▶ **What the task requires**: Copy out all lines in the data below containing the string "LIST".

= Beginning of Section =

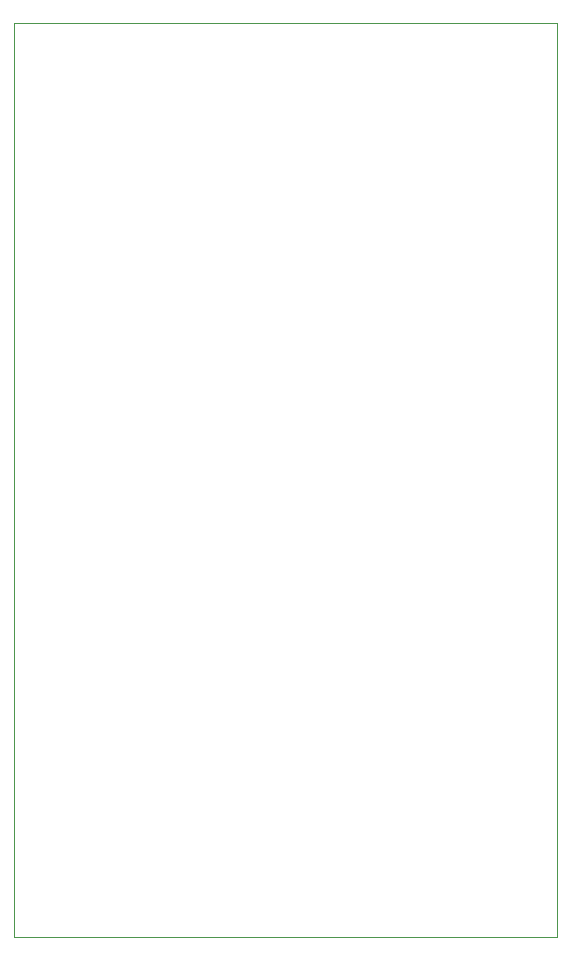
<source format=gbr>
%TF.GenerationSoftware,KiCad,Pcbnew,(6.0.10)*%
%TF.CreationDate,2023-04-10T11:13:11-05:00*%
%TF.ProjectId,lowerArm,6c6f7765-7241-4726-9d2e-6b696361645f,rev?*%
%TF.SameCoordinates,Original*%
%TF.FileFunction,Profile,NP*%
%FSLAX46Y46*%
G04 Gerber Fmt 4.6, Leading zero omitted, Abs format (unit mm)*
G04 Created by KiCad (PCBNEW (6.0.10)) date 2023-04-10 11:13:11*
%MOMM*%
%LPD*%
G01*
G04 APERTURE LIST*
%TA.AperFunction,Profile*%
%ADD10C,0.100000*%
%TD*%
G04 APERTURE END LIST*
D10*
X123317000Y-130175000D02*
X169291000Y-130175000D01*
X169291000Y-130175000D02*
X169291000Y-52832000D01*
X169291000Y-52832000D02*
X123317000Y-52832000D01*
X123317000Y-52832000D02*
X123317000Y-130175000D01*
M02*

</source>
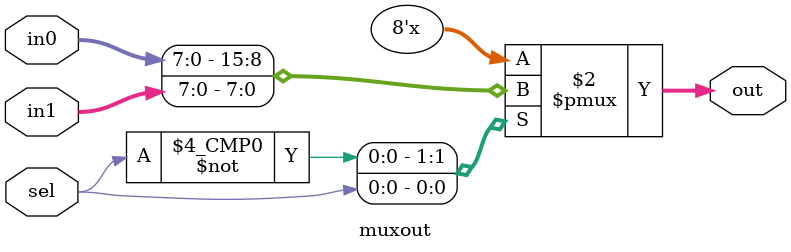
<source format=v>
`timescale 1ns / 1ps

module muxout(sel,in0,in1,out);
input sel;
input [7:0] in0,in1;
output reg [7:0]out;

    always@(sel)
        case(sel)
        1'b0:   out=in0;
        1'b1:   out=in1;
    endcase
endmodule

</source>
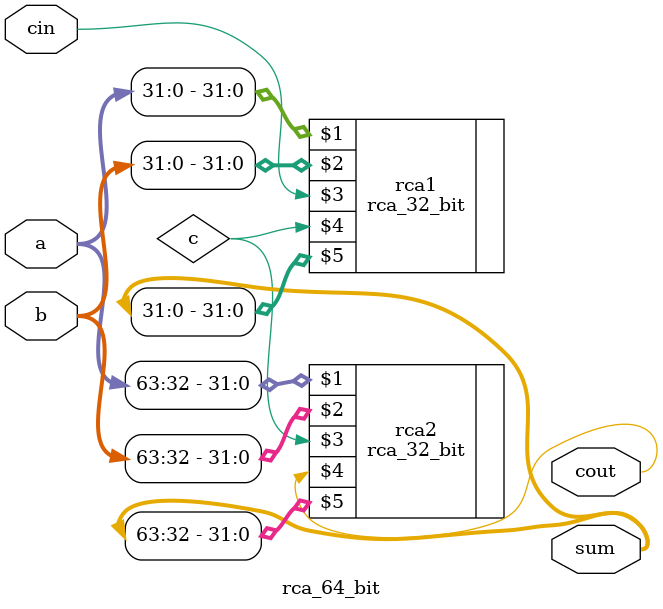
<source format=v>
`timescale 1ns / 1ps
module rca_64_bit(a, b, cin, cout, sum);
    input[63:0] a, b;
    input cin;
    output[63:0] sum;
    output cout;
    wire c;
    rca_32_bit rca1(a[31:0], b[31:0], cin, c, sum[31:0]);
    rca_32_bit rca2(a[63:32], b[63:32], c, cout, sum[63:32]);
endmodule

</source>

= End of Section =

▶ **Answer to this problem**:
G04 APERTURE LIST*
G04 APERTURE END LIST*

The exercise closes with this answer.